Chapitre 25 - Castelmezzano : Dans les nuages

— Alors ça y est, c'est ici que nos chemins se séparent ?

Si je soupçonne le léger tremblement de la voix de Leonardo d'être le fruit d'une plaisanterie, son visage attristé semble bel et bien témoigner de sa tristesse.

À deux doigts de monter à l'arrière de la moto de Stella, je me retourne vers mon ami le cœur serré. Bien que nous n'ayons passé que trois jours ensemble, je me suis beaucoup attaché à lui. Un attachement qui me rappelle celui que j'avais ressenti au moment de quitter Ethan. À la différence près que, contrairement à mon ami canadien qui s'ouvrait aux autres sans difficultés, Leonardo est plus réservé. Et pourtant, j'avais réussi à percer sa bulle.
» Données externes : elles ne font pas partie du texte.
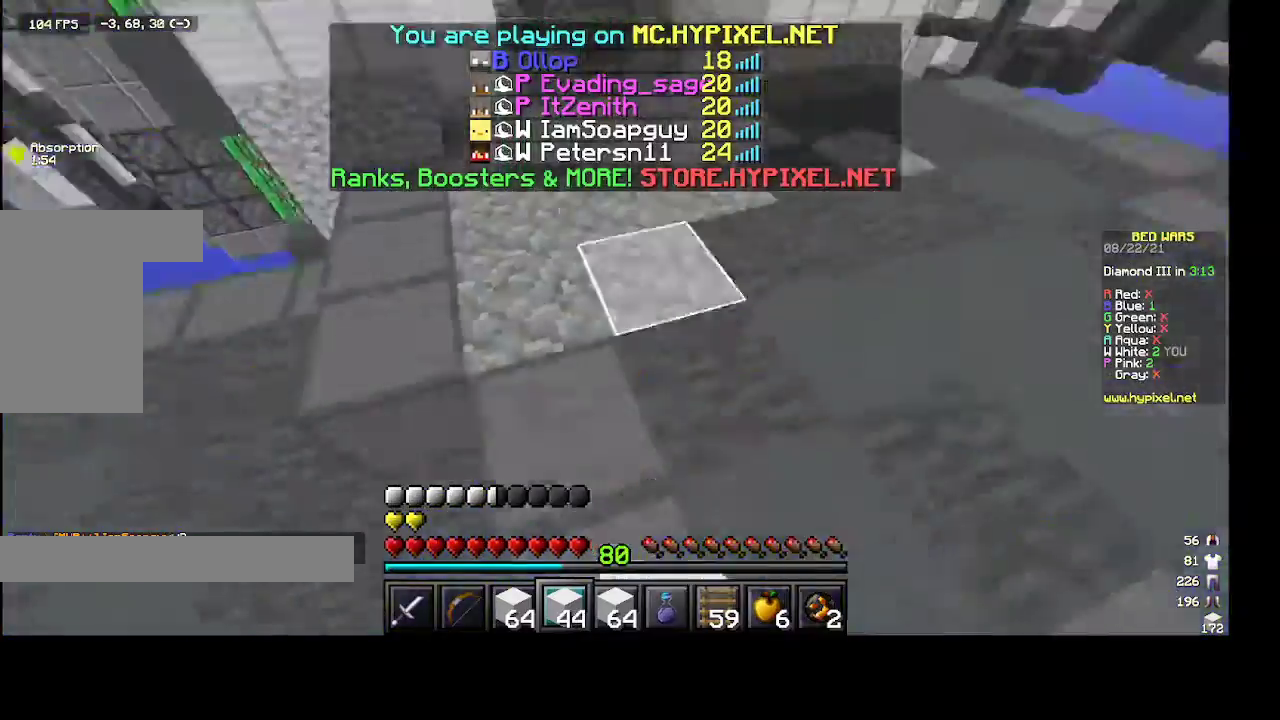
{"keys": ["d", "w"], "mouse": [], "events": [[167, "space", "up"], [267, "d", "down"], [300, "mouse_left", "down"], [500, "mouse_left", "up"]]}
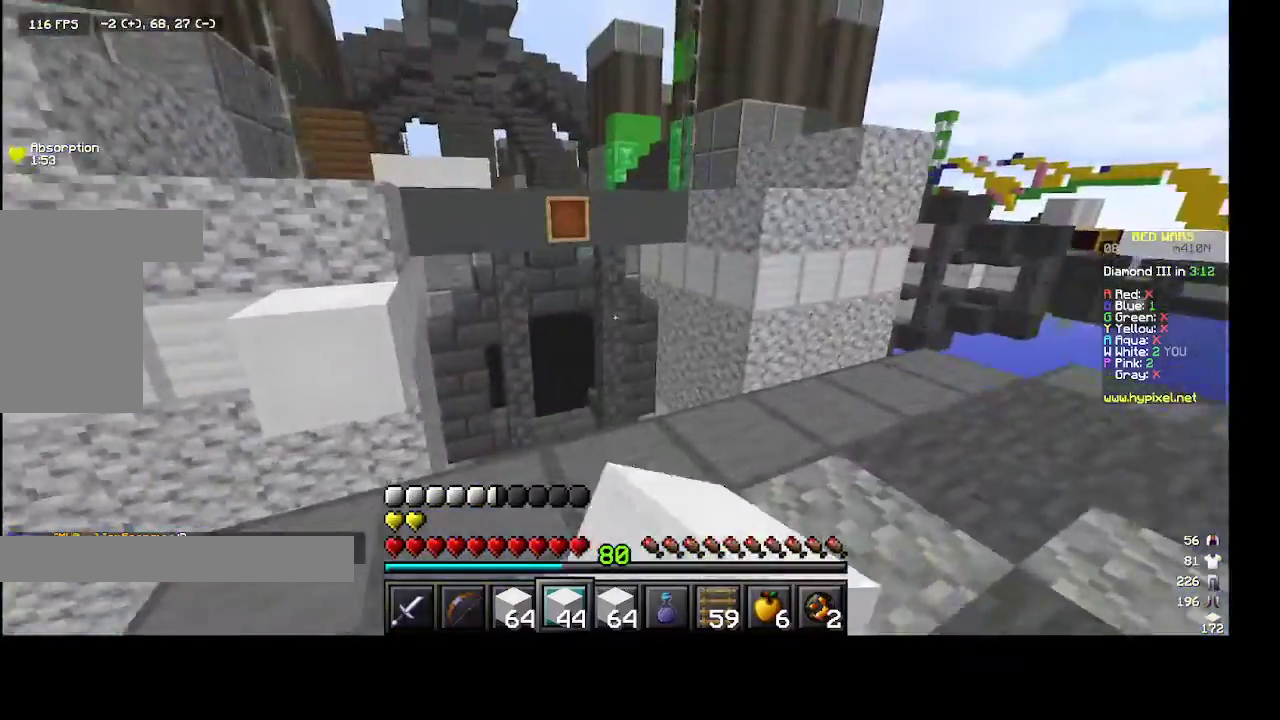
{"keys": [], "mouse": ["right"], "events": [[33, "w", "up"], [100, "w", "down"], [133, "d", "up"], [167, "a", "down"], [233, "w", "up"], [333, "w", "down"], [433, "mouse_right", "down"], [467, "w", "up"], [500, "a", "up"]]}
— Je n'aurais jamais cru dire ça à quelqu'un que je ne connais que depuis quelques jours, mais... Tu vas me manquer, fratello.

Tandis que mon ami me serre dans ses bras, je souris à l'évocation du mot « frère », si chargé de sens.

— Toi aussi tu vas me manquer, hermano. Merci pour tout ce que tu as fait pour moi.

Après un court silence, j'ajoute :

— Je n'aurais jamais cru dire ça, mais je suis ravi d'être tombé sur cette horrible chambre et d'avoir été attaqué par ce lit croque-mitaine.

Leonardo éclate de rire.

— Le point positif, c'est qu'au moins, tu es entre de bonnes mains, déclare-t-il en regardant Stella. Je suis sûr que vous allez vous éclater comme des fous.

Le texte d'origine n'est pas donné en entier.